The beautiful and historic city of Madrid hosted the 22nd Annual Congress of the European Hematology Association (EHA) held on June 22-25, 2017. The unusual heat notwithstanding, some 10,517 delegates from around the world gathered in the Spanish capital to share the latest scientific and clinical research, reconnect with old friends, and meet new colleagues.

“Research lies in the heart of hematology,” said Professor Shai Izraeli, Chair of the Scientific Program Committee. “Therefore, the main goal of the scientific program is to bring the best of basic, translational, and clinical research in all areas of hematology.”

A record number of over 2,500 abstracts were submitted this year, a selection of which was presented in 240 oral sessions. Experts made another additional 60 presentations in the educational sessions while a number of special sessions were dedicated to career development and patient advocacy. The EHA’s partner organizations also arranged joint symposia that covered a wide range of subjects.

Values and goals

The EHA has been placing an increasing emphasis on YoungEHA by bringing together young hematologists with a particular interest in research.

“They are the future of hematology,” EHA President Professor Tony Green stated in his opening speech.

In 2016, the EHA began offering a unique training and mentoring program focused on clinical research in Europe--the Clinical Research Training in Hematology (CRTH).

What’s new this year is a one-day YoungEHA research meeting that took place on the day before the congress. Green also announced the launch of HemaSphere, an online, open-access journal complementing the existing periodical Haematologica.

“EHA is a very special organization not only for the people it attracts but (also) because it continues to foster a very strong set of core values and goals,” Green said.


The Jean Bernard Lifetime Achievement Award was posthumously granted to Professor David Grimwade (King’s College London School of Medicine, London, United Kingdom) who passed away in October 2016.

He was honored for his contributions in determining the value of cytogenetic and molecular analysis for risk stratification in acute myeloid leukemia (AML) and his work in unraveling pathogenetic mechanisms of AML, particularly the translocation t(15;17).

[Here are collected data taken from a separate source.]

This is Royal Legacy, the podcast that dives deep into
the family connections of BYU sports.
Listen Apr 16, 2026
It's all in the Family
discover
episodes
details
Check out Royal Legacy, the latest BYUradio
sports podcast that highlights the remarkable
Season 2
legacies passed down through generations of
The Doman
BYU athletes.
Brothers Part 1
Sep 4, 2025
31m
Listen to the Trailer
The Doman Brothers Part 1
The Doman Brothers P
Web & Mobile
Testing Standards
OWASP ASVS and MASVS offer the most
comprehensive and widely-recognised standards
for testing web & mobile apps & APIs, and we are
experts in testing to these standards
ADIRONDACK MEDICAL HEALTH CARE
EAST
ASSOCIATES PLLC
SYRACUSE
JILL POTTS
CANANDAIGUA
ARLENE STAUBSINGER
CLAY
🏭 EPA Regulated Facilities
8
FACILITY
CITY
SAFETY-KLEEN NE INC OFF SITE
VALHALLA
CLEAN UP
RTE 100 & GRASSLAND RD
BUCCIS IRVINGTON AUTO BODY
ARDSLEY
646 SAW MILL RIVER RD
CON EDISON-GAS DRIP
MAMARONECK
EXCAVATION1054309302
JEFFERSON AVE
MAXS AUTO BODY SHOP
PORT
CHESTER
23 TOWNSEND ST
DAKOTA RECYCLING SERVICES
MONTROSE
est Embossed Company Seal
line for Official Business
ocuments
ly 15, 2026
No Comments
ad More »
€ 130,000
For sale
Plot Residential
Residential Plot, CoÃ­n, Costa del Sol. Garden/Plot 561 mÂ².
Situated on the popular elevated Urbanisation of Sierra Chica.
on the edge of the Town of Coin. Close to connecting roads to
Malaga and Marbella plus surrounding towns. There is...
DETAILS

Grimwade is most celebrated for his work on the prospective value of molecular minimal residual disease (MRD). He also had an important role in several clinical trials and in the LeukemiaNet MRD group.

“He was absolutely committed to making a difference to patient outcome,” said Green, who presented the award to Grimwade’s widow.

Meanwhile, the José Carreras Award for established and active investigators was conferred to Professor Ruud Delwel (Erasmus MC, Rotterdam, The Netherlands) for his contribution to describing the heterogeneity of AML.

In his lecture, Delwel described how his group uncovered different mechanisms that lead to aberrant expression of EVI1, a very poor prognostic factor in AML.

They recently discovered that, in AML with 3q26 abnormalities, translocation of a super-enhancer element results in deregulated expression of EVI1. Delwel and his team demonstrated that in cell lines, the expression of EVI1 can be repressed by BET inhibitors, to which super-enhancers are specifically sensitive.

The results demonstrate that EVI1 is a potential target for treatment.

Bringing together hematologists, healthcare professionals, patients, politicians, media, and industry from around the world, the EHA Annual Congress is an ideal venue to forge connections and learn about the latest developments in the field toward one main goal: improve patients’ quality of life.